Cresciuto a Tavazzano, Giulio ha studiato recitazione al Centro di ricerca per il teatro. «E per me, come per tutti quelli che fanno il mio mestiere,la città è soprattutto un palcoscenico e un camerino». La sua attenzione è rivolta soprattutto al mondo del teatro. «Sembrano esistere solo la Scala e il Piccolo. Il giorno della “prima” si accendono i riflettori e si stende il tappeto rosso. Ma vorrei che, di tanto in tanto, qualcuno si ricordasse delle decine di spettacoli in cartellone ogni giorno. E del lavoro di scenografi e costumisti che c’è dietro ad ogni spettacolo. I grandi numeri sono solo un placebo, nel settore della cultura è importante impegnarsi con costanza». Fra i piccoli palcoscenici poco conosciuti, Cavalli ne sceglie tre. Il Pim Spazio Scenico, in via Tertulliano, il Teatro della Cooperativa,in via Hermada, e l’Atir – Teatro Ringhiera, in via Boifava. «Qui c’è ancora gente che lavora, si impegna e fa “artigianato culturale”,interpretando il vero spirito lombardo». Il problema, prosegue, è che «Milano, dopo aver inventato la pubblicità, ne è rimasta schiava e si è plastificata. Quello che serve è più sostanza. La città non è un prodotto, ma un insieme di persone».

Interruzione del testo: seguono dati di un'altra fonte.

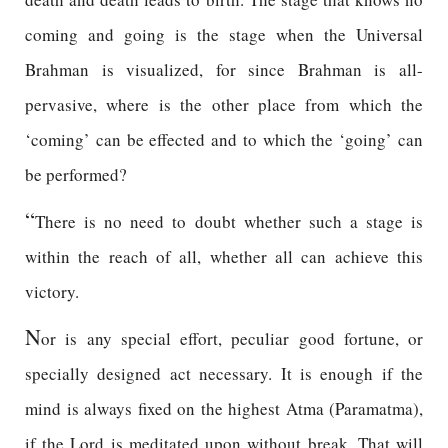
coming and going is the stage when the Universal
Brahman is visualized, for since Brahman is all-
pervasive, where is the other place from which the
‘coming’ can be effected and to which the ‘going’ can
be performed?
“
There is no need to doubt whether such a stage is
within the reach of all, whether all can achieve this
victory.
N
or is any special effort, peculiar good fortune, or
specially designed act necessary. It is enough if the
mind is always fixed on the highest Atma (Paramatma),
if the Lord is meditated upon without break. That will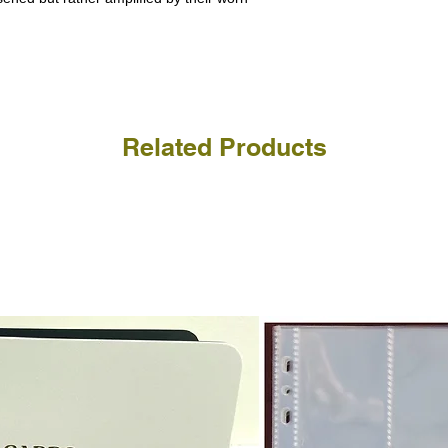
a refund for the cost of t
replicate our grading.
Please note that return p
Related Products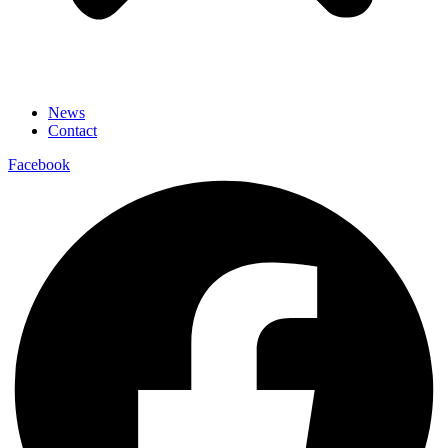
News
Contact
Facebook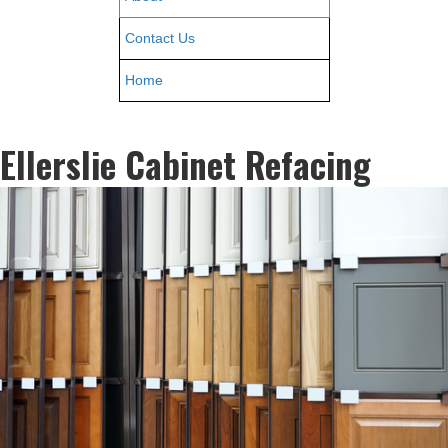
Contact Us
Home
Ellerslie Cabinet Refacing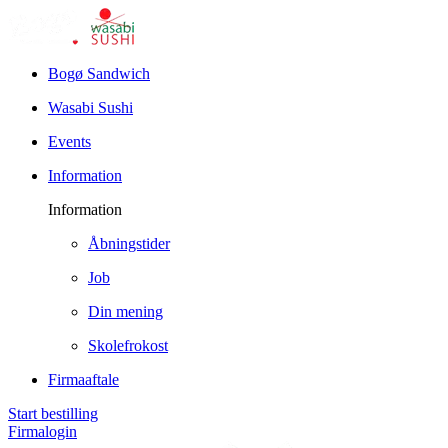
Bogø Sandwich
Wasabi Sushi
Events
Information
Information
Åbningstider
Job
Din mening
Skolefrokost
Firmaaftale
Start bestilling
Firmalogin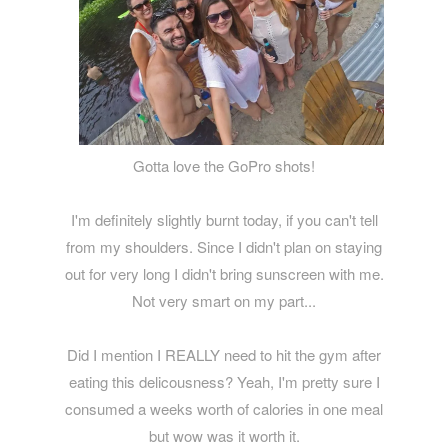
Gotta love the GoPro shots!
I'm definitely slightly burnt today, if you can't tell
from my shoulders. Since I didn't plan on staying
out for very long I didn't bring sunscreen with me.
Not very smart on my part...
Did I mention I REALLY need to hit the gym after
eating this delicousness? Yeah, I'm pretty sure I
consumed a weeks worth of calories in one meal
but wow was it worth it.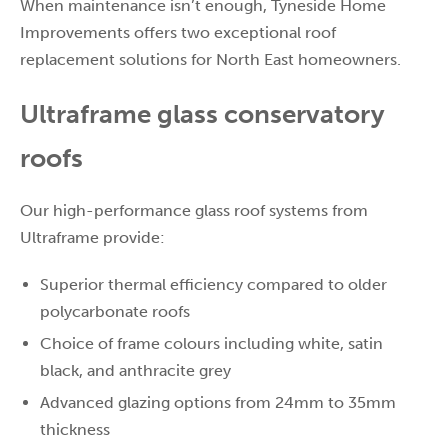
When maintenance isn’t enough, Tyneside Home
Improvements offers two exceptional roof
replacement solutions for North East homeowners.
Ultraframe glass conservatory
roofs
Our high-performance glass roof systems from
Ultraframe provide:
Superior thermal efficiency compared to older
polycarbonate roofs
Choice of frame colours including white, satin
black, and anthracite grey
Advanced glazing options from 24mm to 35mm
thickness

Ma si sente milanese o no? «Quando sento la città coltivare la sua memoria e stringersi intorno alle vittime, come cerco di fare con i miei testi, allora sento anch’io di farne parte».

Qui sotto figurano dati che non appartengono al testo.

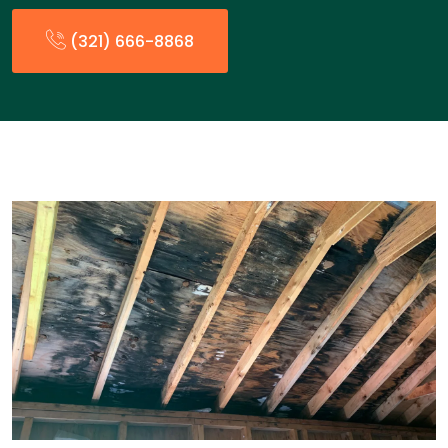
(321) 666-8868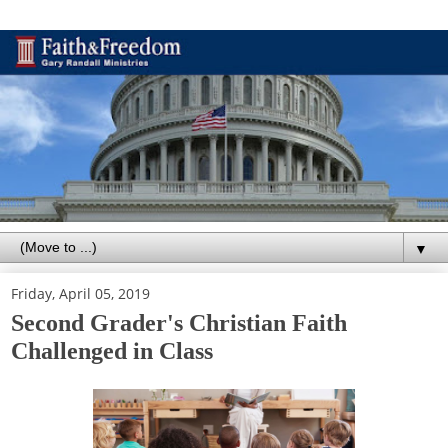
▼
Friday, April 05, 2019
Second Grader's Christian Faith
Challenged in Class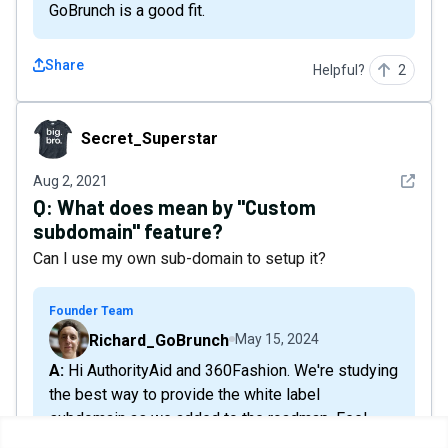
GoBrunch is a good fit.
Share
Helpful?
2
Secret_Superstar
Secret_Superstar
See det
Aug 2, 2021
Q:
What does mean by "Custom
subdomain" feature?
Can I use my own sub-domain to setup it?
Founder Team
Richard_GoBrunch
May 15, 2024
A: Hi AuthorityAid and 360Fashion. We're studying
the best way to provide the white label
subdomain as we added to the roadmap. Feel
free to share any references or ideas because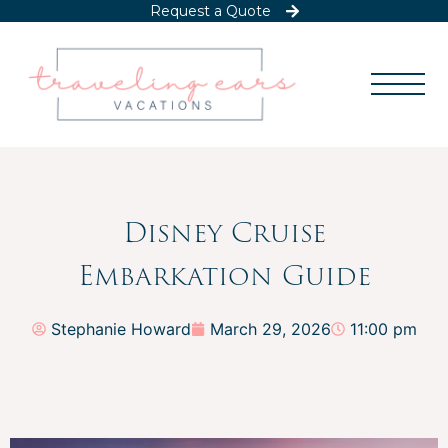
Request a Quote
Disney Cruise
Embarkation Guide
Stephanie Howard
March 29, 2026
11:00 pm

Come è successo quando è andato in scena Linate 8 ottobre 2001: la strage. «In quell’occasione», racconta,
«ho sentito l’abbraccio di tutti i cittadini che si sono fatti carico della tragedia. In un certo senso,
i funerali di Stato in Duomo rappresentano una risposta a quelli di Giorgio Ambrosoli, celebrati il 14 luglio 1979, dove non si presentò nessun rappresentante delle Istituzioni».

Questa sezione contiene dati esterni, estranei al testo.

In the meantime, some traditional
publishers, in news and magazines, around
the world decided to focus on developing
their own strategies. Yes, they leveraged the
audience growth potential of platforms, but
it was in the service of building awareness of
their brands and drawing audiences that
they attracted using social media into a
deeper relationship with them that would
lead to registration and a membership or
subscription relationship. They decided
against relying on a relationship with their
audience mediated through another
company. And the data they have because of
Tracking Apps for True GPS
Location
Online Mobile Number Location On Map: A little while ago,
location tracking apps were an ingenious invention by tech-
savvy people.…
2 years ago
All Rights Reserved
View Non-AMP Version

Ed è proprio dall’omicidio di Ambrosoli che parte A cento passi dal Duomo, per attraversare tutta la metropoli e il suo hinterland. Da Buccinasco (rinominata la «Platì del Nord») all’Ortomercato controllato
dalle cosche, fino agli aperitivi del centro, frequentati dai figli dei vecchi boss. «La città ha bisogno di reagire. È un simbolo di operosità, piena di persone che si dedicano al lavoro. Quando racconto queste storie non lo faccio per rovinarle l’immagine». Ma per metterla in guardia dalla criminalità organizzata
in giacca e cravatta che potrebbe infiltrarsi negli appalti dell’Expo. «Che non è per forza un male, ma non va neanche santificato. È un’occasione, a patto che non si trasformi in un evento isolato. Mi sembra però che manchino progetti concreti».
Piazze, strade e ristoranti. Per Giulio, per via dell’adozione, non è sempre facile parlare di Milano. Ma vuole ricordare il Bosco di faggi nel parco di via Forlanini, lungo il vialone che porta a Linate. Centodiciotto
giovani alberi piantati per ricordare i morti dell’8 ottobre, con al centro la scultura Dolore infinito dell’artista svedese Christer Bording, ispirata ai monoliti usati nella tradizione scandinava per commemorare i defunti. «Un luogo conosciuto da pochi. Sarebbe bello se questo parco della memoria si trovasse in centro, e non seminascosto in periferia».